The records:
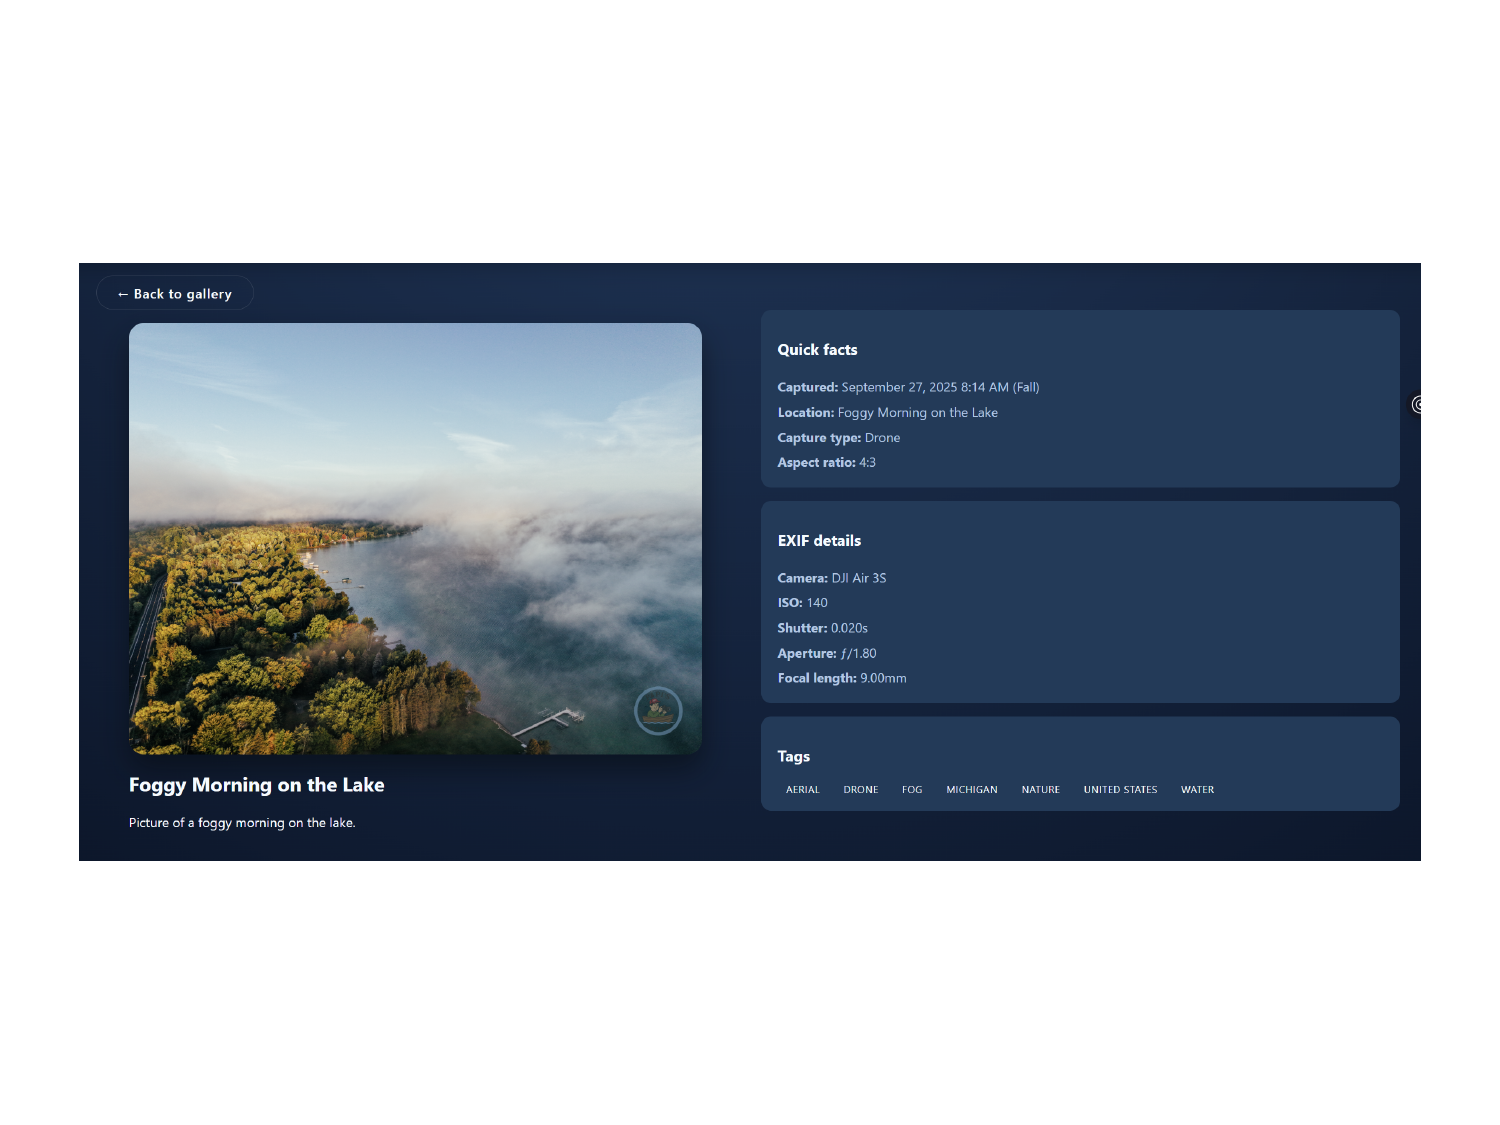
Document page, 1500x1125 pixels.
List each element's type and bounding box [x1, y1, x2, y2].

list [78, 263, 1422, 862]
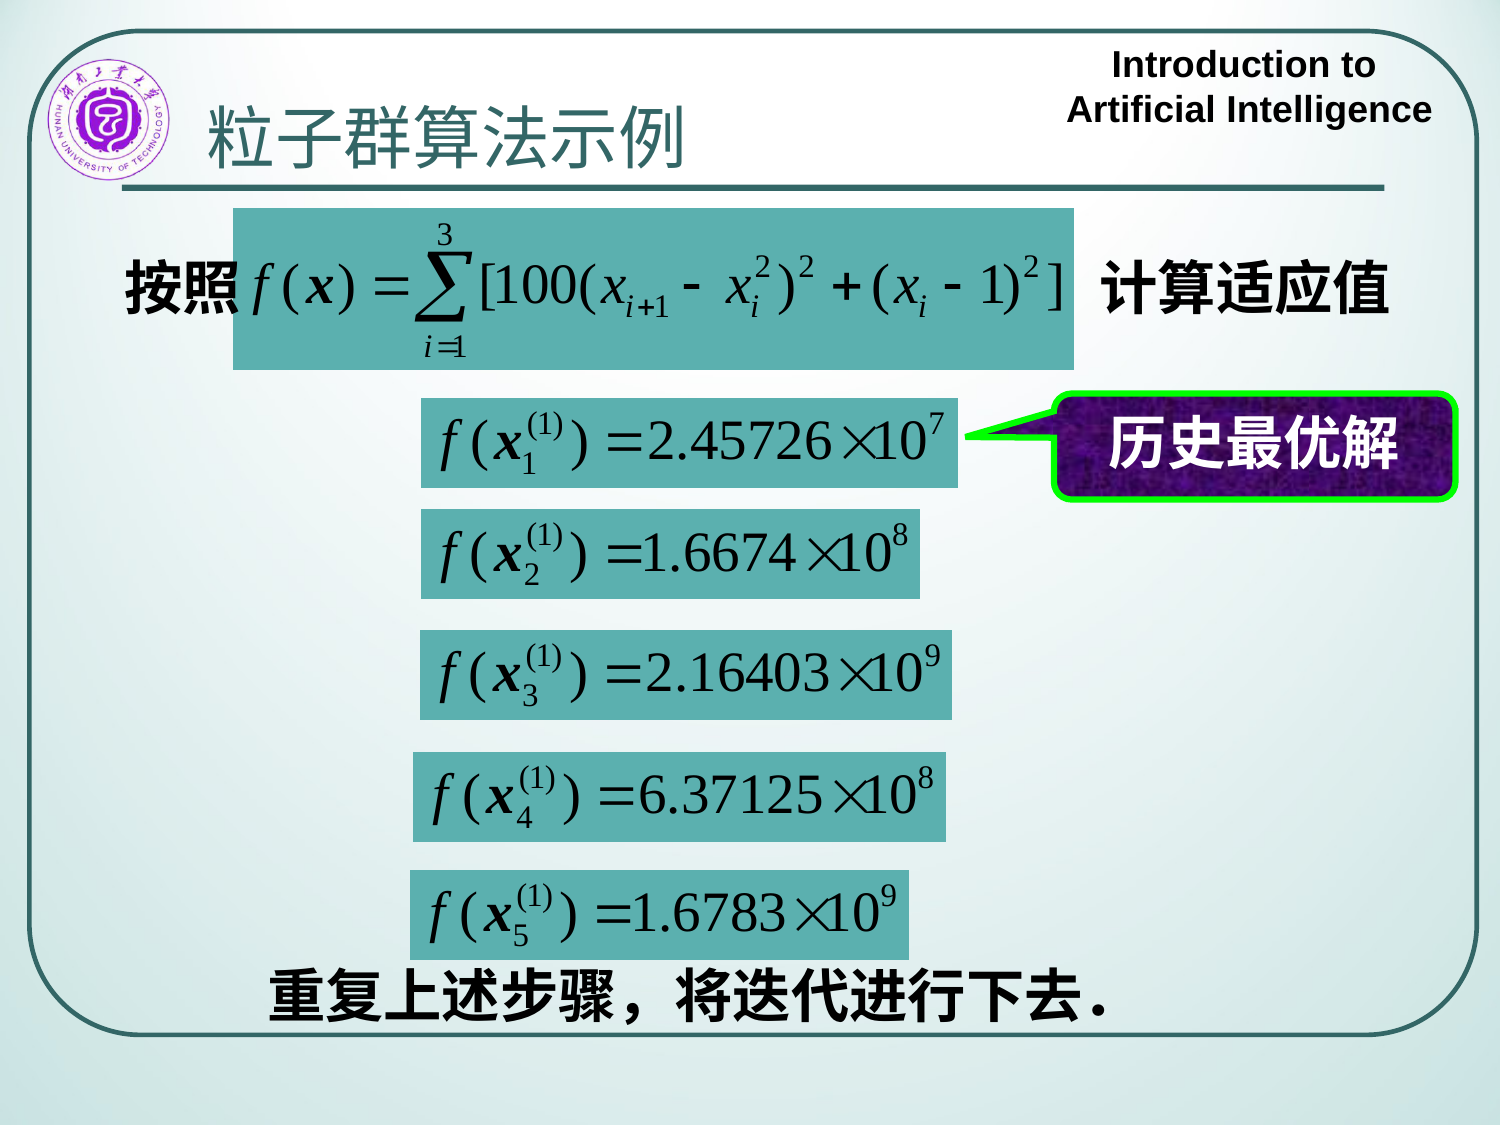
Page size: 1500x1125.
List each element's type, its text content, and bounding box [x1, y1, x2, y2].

text_box 历史最优解 [965, 393, 1456, 500]
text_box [410, 870, 910, 961]
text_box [413, 751, 946, 843]
title 粒子群算法示例 [159, 66, 1471, 185]
picture [0, 0, 1500, 1125]
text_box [420, 509, 920, 600]
text_box 重复上述步骤，将迭代进行下去． [252, 952, 1222, 1037]
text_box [419, 629, 953, 721]
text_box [100, 208, 1470, 370]
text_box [421, 397, 959, 489]
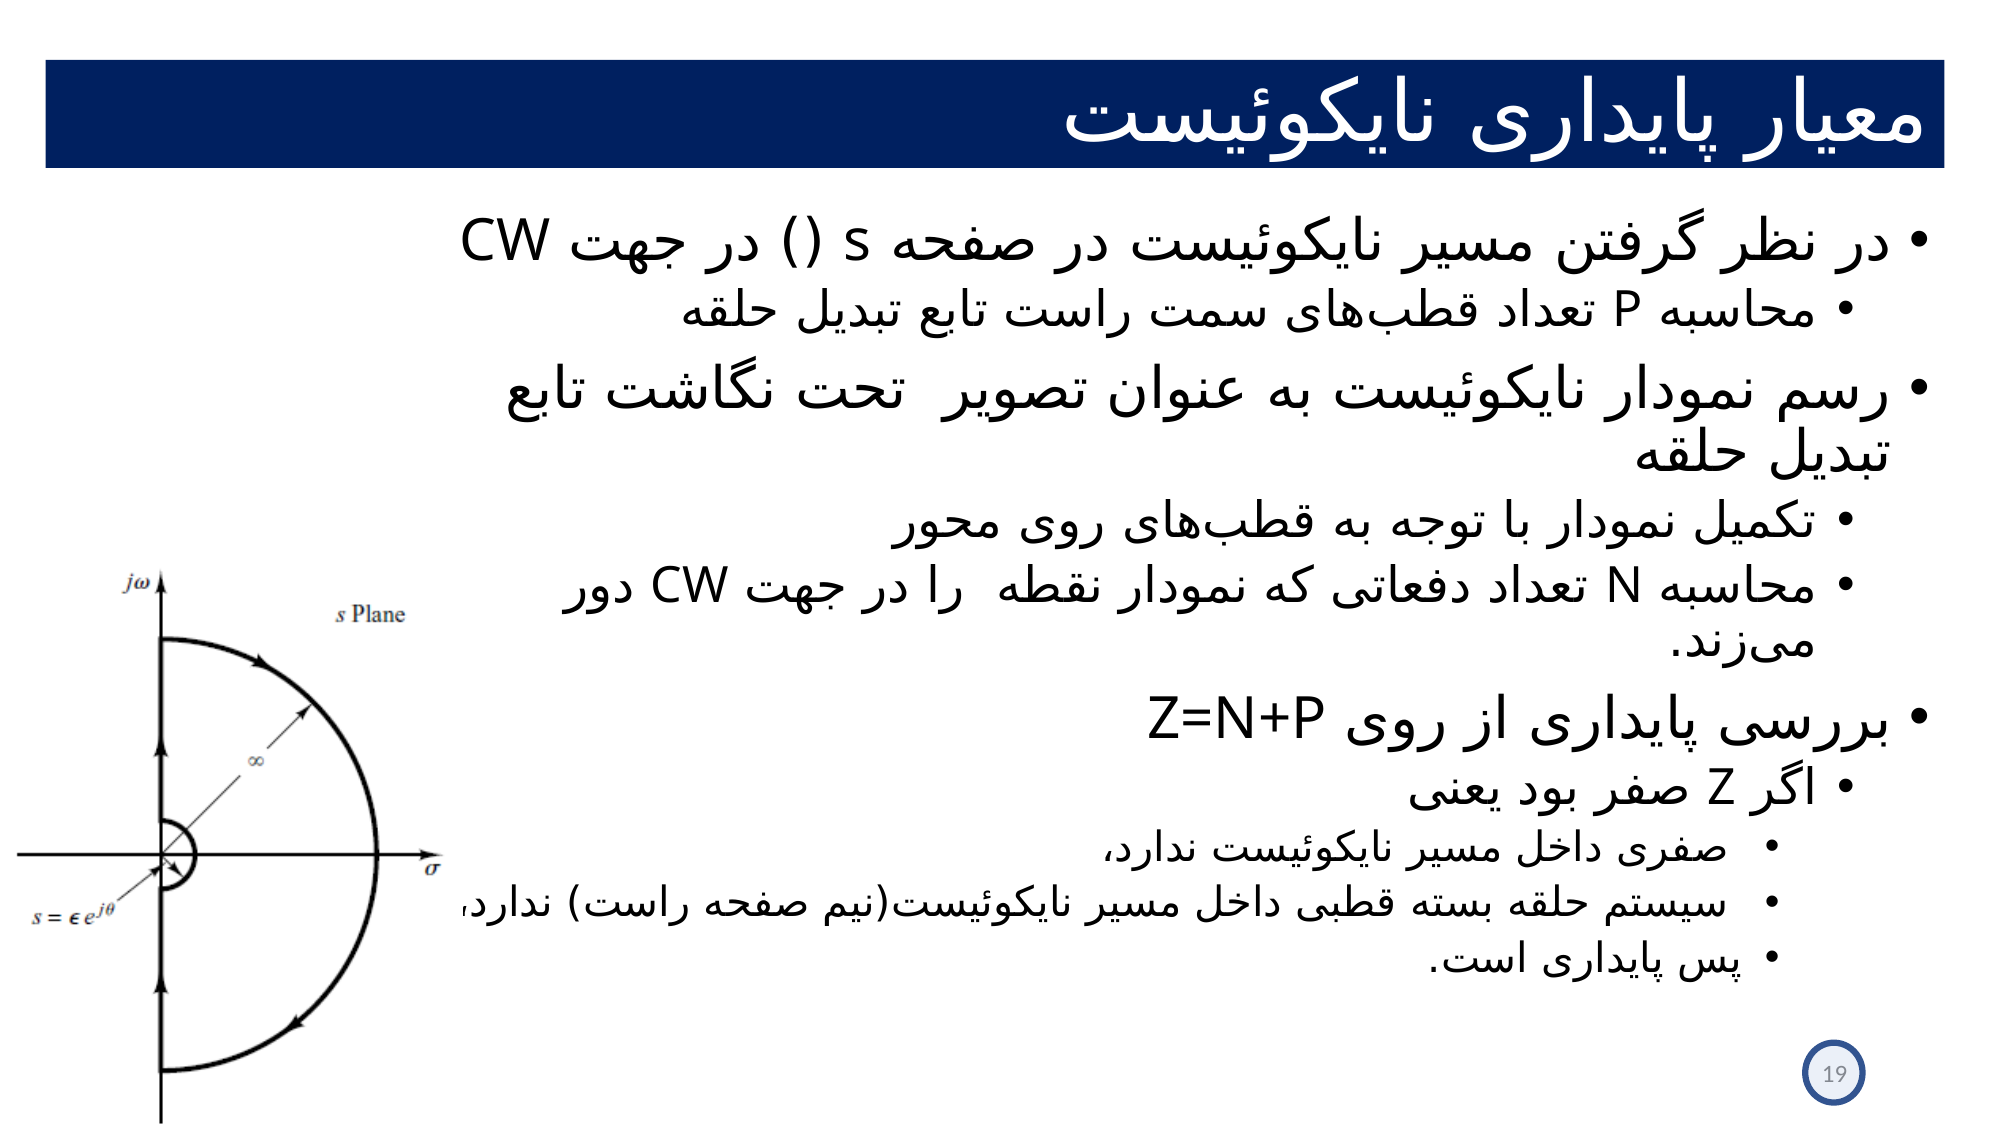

Task: Return all records verbatim and drop the pictures.

Answer section:
Document page, 1500x1125 pixels.
List each element's type and bounding box [x1, y1, x2, y2].

list [78, 263, 1422, 862]
Page size: 1500x1125.
List each element's type, its text content, and bounding box [x1, y1, x2, y2].

text_box 历史最优解 [965, 393, 1456, 500]
text_box [410, 870, 910, 961]
text_box [413, 751, 946, 843]
title 粒子群算法示例 [159, 66, 1471, 185]
picture [0, 0, 1500, 1125]
text_box [420, 509, 920, 600]
text_box 重复上述步骤，将迭代进行下去． [252, 952, 1222, 1037]
text_box [419, 629, 953, 721]
text_box [100, 208, 1470, 370]
text_box [421, 397, 959, 489]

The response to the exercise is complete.